ArctosDB / arctos

Arctos is a museum collections management system
https://arctos.database.museum
60 stars 13 forks source link

Need Help with Arctos Error - FATAL: the database system is in recovery mode #4896

Closed Jegelewicz closed 2 years ago

Jegelewicz commented 2 years ago

Error Text

ERROR_ID | 0A2106D9-0319-4996-A896C5C4534C5DED -- | -- ERROR_TYPE | SQL ERROR_MESSAGE | FATAL: the database system is in recovery mode ERROR_DETAIL |   ERROR_SQL |  

Where it happened

https://arctos.database.museum/guid/NHSM:Geol:1710

Steps to get there

Edit identification, select save

Problem

Community response to describe the problem that caused the error

Solution

Community response with directions for how to correct the problem

Jegelewicz commented 2 years ago

Seems like this resolved itself - but was kinda scary?
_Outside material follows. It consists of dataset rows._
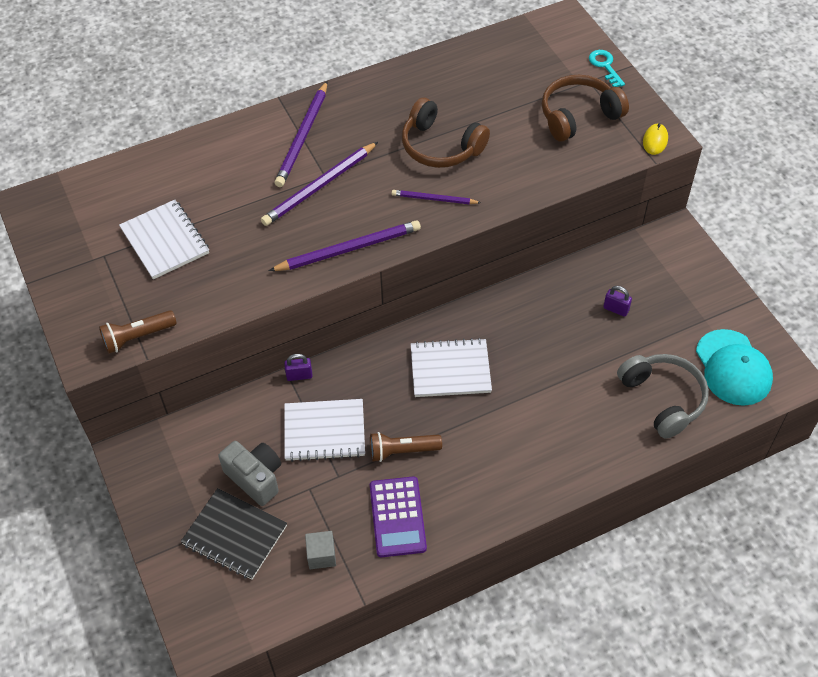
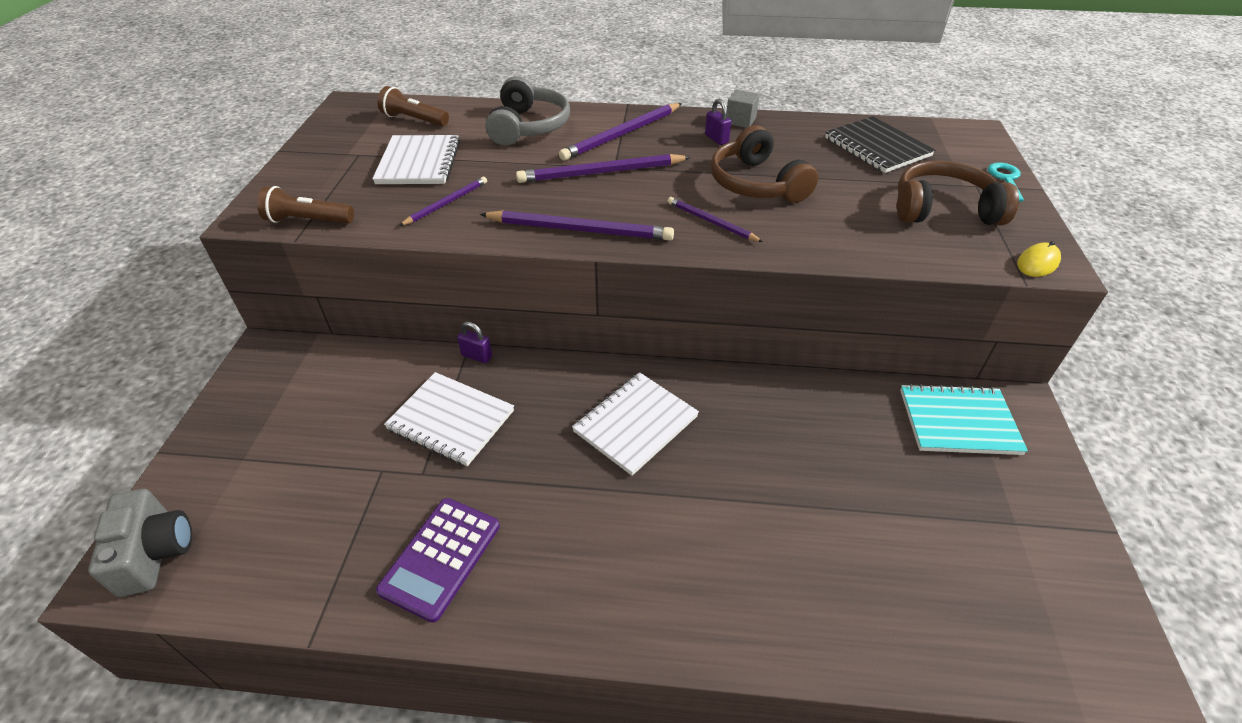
camera: 30 degrees right, 10 degrees down
(228, 271) = (446, 203): none -> purple pencil
(235, 535) = (266, 477): black notebook -> black notebook (877, 147)
(255, 478) = (343, 430): grey camera -> grey camera (156, 553)
(321, 555) = (321, 553): grey cube -> grey cube (740, 120)
(402, 451) = (511, 483): brown flashlight -> brown flashlight (414, 120)
(450, 370) = (635, 424): white notebook -> white notebook turned 75 degrees counterclockwise
(616, 309) = (888, 453): purple padlock -> purple padlock (716, 139)
(646, 265) = (958, 422): none -> turquoise notebook
(663, 399) = (896, 598): grey headphones -> grey headphones (528, 126)
(733, 368) = (1033, 610): turquoise cap -> none

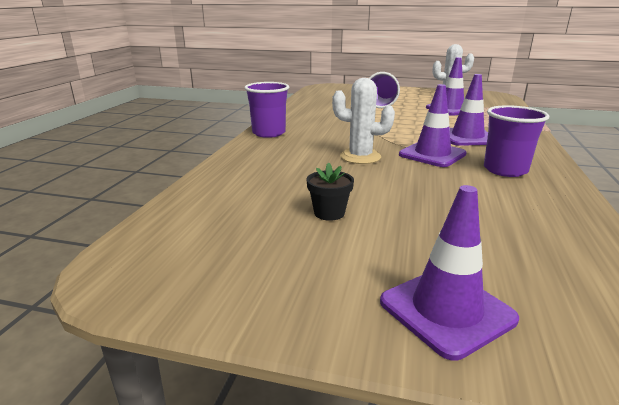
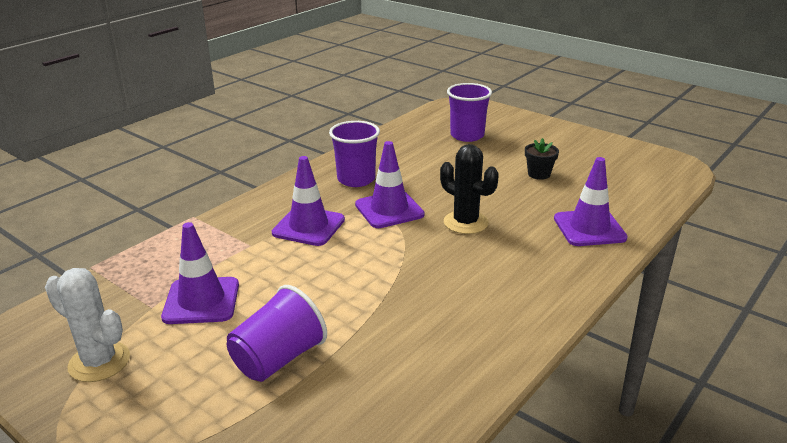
camera: 155 degrees left, 5 degrees up
(268, 133) = (550, 298): purple cup -> purple cup (467, 135)
(360, 157) = (466, 222): white cactus -> black cactus
(446, 310) = (516, 126): purple traffic cone -> purple traffic cone (589, 228)

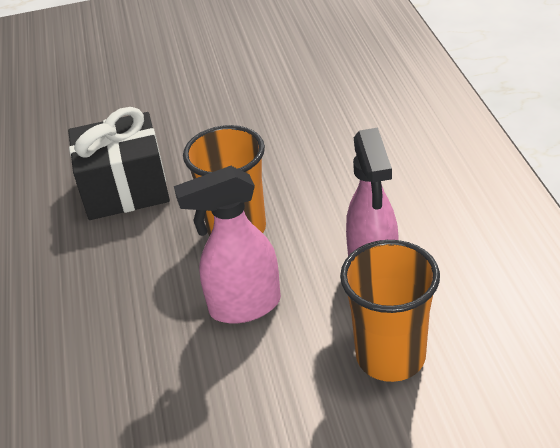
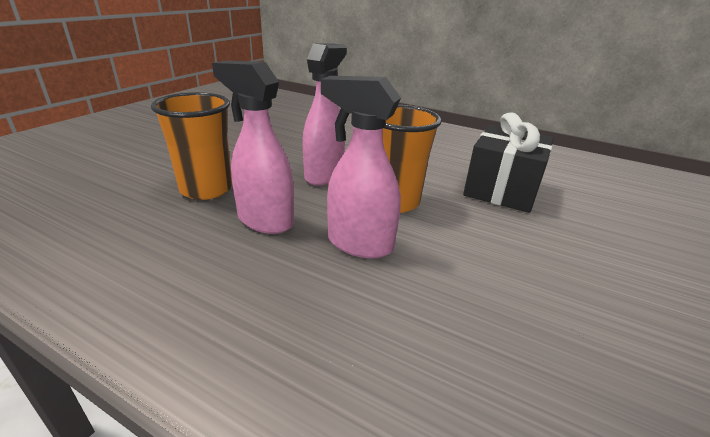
camera: 125 degrees right, 10 degrees down
(328, 206) = (359, 244): none -> pink spray bottle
dustymc commented 2 years ago

Neither TACC nor I can see anything scary going on. Glitch in the matrix....

dustymc commented 2 years ago

FYI: Chris was able to trace this back to conflicting locks (ultimately caused by https://github.com/ArctosDB/arctos/issues/4758).

I built a new function that ignores noninteger data, which should deal with that but does add a (relatively small) cost.

I think this is essentially a 'that's why banks pay for Oracle' error.

Jegelewicz commented 2 years ago

It did happen to me again - it seems like it is when I have edited an identification and the stuff hasn't caught up in flat (the stuff in the catalog record header disagrees with the stuff in the identification). It eventually works itself out.

dustymc commented 2 years ago

Yep, Chris caught that one too, a segfault I think caused by the same mess bouncing around, looks like everything's recovering anyway.

There's a 'and tell flat to update when it gets around to it' component to updating identifications, even tiny updates require locks, and in this case flat and filtered_flat are fighting for a lock (because the error caused by mistyped data) and we didn't pay for Oracle so they just keep going at it until someone runs out of something and keels over....

This particular set of circumstances no longer exists so this rare situation should be a bit more rare.